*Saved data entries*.
/---
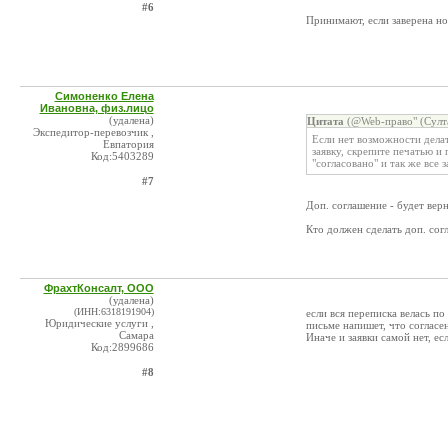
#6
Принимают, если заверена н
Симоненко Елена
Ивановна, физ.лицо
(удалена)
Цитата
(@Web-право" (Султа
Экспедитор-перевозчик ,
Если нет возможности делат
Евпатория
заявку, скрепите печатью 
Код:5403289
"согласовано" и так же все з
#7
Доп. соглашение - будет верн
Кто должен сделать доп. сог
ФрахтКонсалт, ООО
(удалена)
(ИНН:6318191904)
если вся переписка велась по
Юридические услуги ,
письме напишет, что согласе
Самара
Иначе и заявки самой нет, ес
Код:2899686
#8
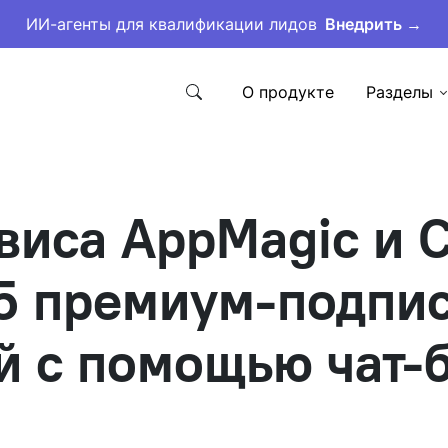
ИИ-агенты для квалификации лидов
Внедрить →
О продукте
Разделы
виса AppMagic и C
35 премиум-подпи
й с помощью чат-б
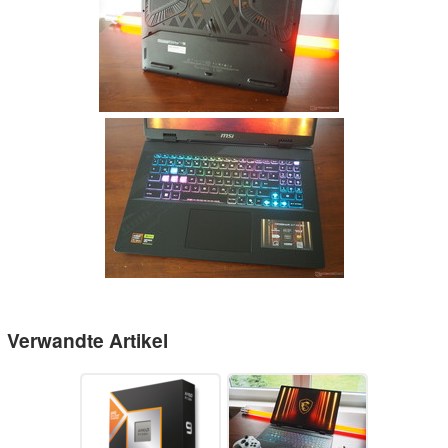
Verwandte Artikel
\---
*TASK ITEM*. Please update the entries above by changing every "Код" to "ID" and keeping everything else unchanged. Leave the pictures out of your answer.

*THE ANSWER*.
#6
Принимают, если заверена н
Симоненко Елена
Ивановна, физ.лицо
(удалена)
Цитата
(@Web-право" (Султа
Экспедитор-перевозчик ,
Если нет возможности делат
Евпатория
заявку, скрепите печатью 
ID:5403289
"согласовано" и так же все з
#7
Доп. соглашение - будет верн
Кто должен сделать доп. сог
ФрахтКонсалт, ООО
(удалена)
(ИНН:6318191904)
если вся переписка велась по
Юридические услуги ,
письме напишет, что согласе
Самара
Иначе и заявки самой нет, ес
ID:2899686
#8
ИИ-агенты для квалификации лидов
Внедрить →
О продукте
Разделы
виса AppMagic и C
35 премиум-подпи
й с помощью чат-б
Verwandte Artikel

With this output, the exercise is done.